Give the count of lines that hold the word "Original" in this listing, with nothing added.
§ §
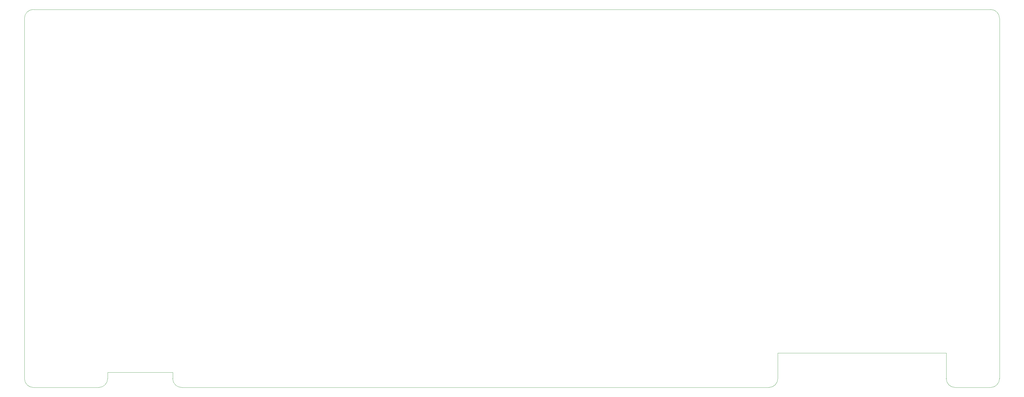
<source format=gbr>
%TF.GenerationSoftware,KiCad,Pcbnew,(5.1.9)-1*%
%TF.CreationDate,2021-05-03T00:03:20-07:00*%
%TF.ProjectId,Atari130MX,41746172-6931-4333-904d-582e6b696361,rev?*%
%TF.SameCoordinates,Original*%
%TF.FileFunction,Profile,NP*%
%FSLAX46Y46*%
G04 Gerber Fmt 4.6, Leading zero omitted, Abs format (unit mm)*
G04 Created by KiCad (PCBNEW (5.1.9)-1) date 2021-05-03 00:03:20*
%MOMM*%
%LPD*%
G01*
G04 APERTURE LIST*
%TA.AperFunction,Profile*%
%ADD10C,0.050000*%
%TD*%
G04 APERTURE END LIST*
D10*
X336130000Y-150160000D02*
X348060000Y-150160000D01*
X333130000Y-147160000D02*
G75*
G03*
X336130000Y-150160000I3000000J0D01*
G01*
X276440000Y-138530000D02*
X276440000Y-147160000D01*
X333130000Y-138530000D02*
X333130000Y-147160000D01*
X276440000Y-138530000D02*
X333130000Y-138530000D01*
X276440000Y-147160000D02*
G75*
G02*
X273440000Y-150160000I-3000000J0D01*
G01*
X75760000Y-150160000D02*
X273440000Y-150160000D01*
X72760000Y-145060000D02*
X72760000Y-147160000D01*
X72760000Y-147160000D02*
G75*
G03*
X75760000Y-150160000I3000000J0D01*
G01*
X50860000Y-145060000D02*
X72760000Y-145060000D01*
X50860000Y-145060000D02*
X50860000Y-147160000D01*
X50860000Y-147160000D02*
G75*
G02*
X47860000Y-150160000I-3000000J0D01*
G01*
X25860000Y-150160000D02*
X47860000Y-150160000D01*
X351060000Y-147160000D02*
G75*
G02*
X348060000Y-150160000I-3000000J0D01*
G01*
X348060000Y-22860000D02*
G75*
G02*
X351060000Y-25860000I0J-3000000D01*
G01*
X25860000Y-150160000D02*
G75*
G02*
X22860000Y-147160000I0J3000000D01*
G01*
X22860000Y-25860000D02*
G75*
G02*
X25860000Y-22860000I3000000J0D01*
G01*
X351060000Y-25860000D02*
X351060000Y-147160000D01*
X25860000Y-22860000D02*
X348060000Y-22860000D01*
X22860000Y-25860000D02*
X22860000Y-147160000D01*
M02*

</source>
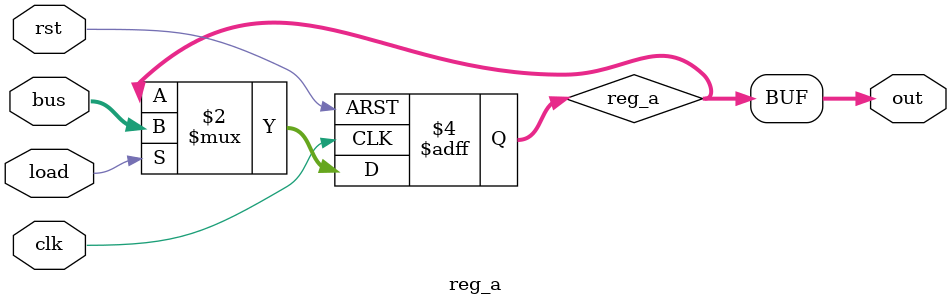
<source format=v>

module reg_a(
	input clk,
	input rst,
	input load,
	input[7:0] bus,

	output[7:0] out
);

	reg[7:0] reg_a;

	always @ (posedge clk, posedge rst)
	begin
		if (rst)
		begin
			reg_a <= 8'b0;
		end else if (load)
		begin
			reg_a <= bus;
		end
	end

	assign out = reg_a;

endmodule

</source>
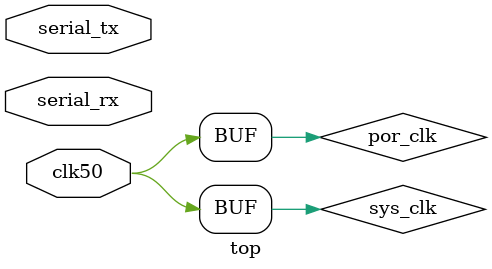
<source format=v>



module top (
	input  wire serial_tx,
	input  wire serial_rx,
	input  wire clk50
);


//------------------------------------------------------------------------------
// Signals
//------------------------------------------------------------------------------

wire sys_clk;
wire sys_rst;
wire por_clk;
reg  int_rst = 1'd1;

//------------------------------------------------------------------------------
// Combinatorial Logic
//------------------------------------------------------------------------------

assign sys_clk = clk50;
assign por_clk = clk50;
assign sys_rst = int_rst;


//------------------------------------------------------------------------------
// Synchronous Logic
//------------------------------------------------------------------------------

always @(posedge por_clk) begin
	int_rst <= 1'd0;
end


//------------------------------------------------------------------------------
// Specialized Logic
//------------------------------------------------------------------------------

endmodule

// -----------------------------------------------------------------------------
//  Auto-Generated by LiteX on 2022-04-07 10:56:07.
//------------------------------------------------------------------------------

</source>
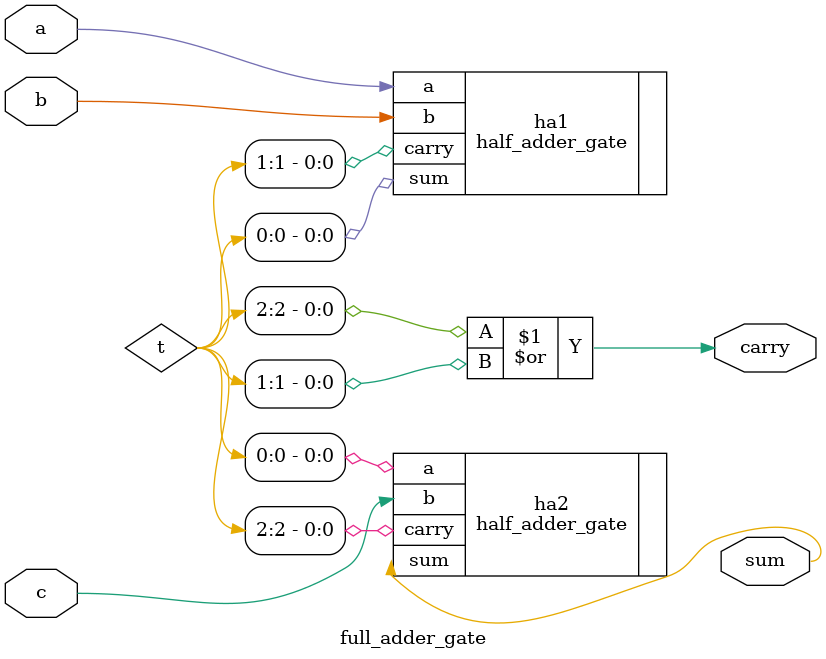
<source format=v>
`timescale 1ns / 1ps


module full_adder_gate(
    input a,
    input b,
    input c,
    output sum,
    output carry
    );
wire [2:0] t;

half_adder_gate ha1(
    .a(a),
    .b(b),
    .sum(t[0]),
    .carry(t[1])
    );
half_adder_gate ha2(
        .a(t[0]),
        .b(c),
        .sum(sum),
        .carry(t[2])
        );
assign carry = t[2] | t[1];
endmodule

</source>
§ §
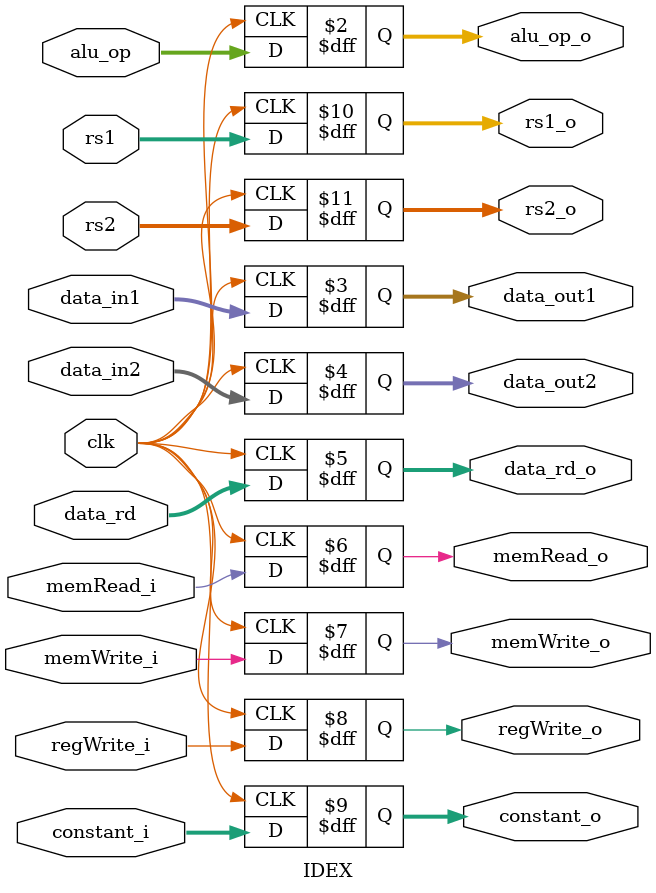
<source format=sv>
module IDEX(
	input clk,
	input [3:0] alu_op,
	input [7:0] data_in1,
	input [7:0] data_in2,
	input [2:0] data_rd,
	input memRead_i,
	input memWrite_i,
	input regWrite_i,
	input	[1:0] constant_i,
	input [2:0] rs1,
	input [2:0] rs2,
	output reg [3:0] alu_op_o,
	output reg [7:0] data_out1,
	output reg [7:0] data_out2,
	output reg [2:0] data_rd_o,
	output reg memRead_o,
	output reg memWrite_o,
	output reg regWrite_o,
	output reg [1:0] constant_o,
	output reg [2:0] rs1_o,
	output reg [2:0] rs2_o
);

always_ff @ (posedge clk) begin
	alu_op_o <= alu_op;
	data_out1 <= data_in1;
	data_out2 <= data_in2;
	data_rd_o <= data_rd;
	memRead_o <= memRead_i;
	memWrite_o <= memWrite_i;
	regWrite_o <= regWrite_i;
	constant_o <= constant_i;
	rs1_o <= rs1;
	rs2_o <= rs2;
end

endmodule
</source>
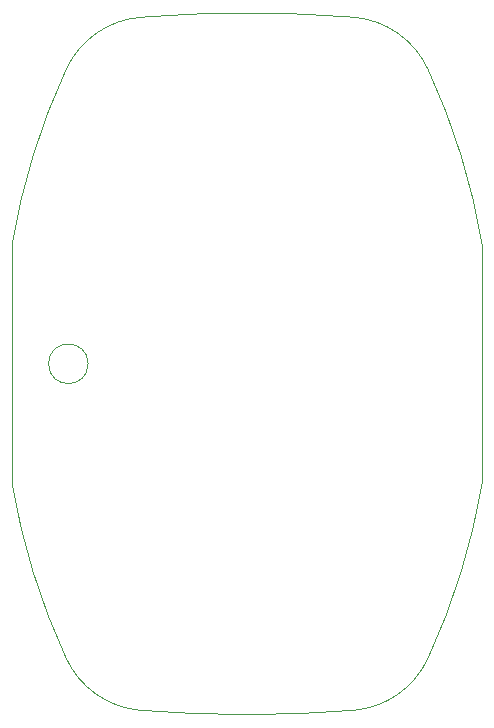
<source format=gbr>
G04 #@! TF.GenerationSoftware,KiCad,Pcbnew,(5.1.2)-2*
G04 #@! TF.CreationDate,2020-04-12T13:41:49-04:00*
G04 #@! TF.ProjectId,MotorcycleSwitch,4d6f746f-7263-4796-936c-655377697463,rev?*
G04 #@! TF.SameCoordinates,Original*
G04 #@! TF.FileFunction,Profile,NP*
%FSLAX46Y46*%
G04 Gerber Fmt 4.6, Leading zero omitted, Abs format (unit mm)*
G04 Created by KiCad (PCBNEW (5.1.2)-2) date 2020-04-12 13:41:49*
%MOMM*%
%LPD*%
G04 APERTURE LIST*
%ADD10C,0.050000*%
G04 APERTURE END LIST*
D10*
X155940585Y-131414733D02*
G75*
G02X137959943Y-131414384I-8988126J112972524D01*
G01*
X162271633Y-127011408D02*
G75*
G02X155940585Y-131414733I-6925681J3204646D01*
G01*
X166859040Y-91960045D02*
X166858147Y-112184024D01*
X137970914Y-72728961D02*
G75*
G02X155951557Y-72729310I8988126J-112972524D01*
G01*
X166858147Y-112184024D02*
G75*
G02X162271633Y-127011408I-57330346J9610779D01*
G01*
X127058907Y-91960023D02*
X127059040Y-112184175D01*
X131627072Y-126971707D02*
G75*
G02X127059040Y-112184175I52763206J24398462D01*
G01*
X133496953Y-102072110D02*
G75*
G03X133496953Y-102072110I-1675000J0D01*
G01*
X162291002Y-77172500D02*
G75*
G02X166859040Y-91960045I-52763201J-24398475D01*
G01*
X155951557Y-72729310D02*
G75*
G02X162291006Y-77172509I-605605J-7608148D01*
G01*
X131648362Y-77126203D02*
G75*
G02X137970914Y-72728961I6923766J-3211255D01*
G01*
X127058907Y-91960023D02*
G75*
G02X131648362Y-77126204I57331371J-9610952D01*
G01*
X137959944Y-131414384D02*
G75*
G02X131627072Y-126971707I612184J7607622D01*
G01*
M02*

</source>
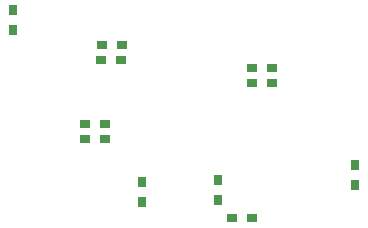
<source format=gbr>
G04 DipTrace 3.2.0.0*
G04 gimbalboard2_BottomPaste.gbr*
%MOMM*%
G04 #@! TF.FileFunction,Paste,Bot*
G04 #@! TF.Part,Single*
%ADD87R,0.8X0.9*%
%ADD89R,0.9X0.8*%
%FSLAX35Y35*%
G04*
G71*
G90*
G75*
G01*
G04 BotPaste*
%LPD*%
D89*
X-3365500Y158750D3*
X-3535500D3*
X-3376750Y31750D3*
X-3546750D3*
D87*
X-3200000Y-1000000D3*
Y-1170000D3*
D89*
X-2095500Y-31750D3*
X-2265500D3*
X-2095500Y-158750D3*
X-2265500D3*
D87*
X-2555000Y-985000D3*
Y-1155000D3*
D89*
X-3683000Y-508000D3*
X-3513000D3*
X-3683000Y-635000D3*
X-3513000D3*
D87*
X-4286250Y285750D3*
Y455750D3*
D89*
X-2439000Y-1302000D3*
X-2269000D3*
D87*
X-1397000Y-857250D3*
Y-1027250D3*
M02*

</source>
§ §
**Output for this task**:
2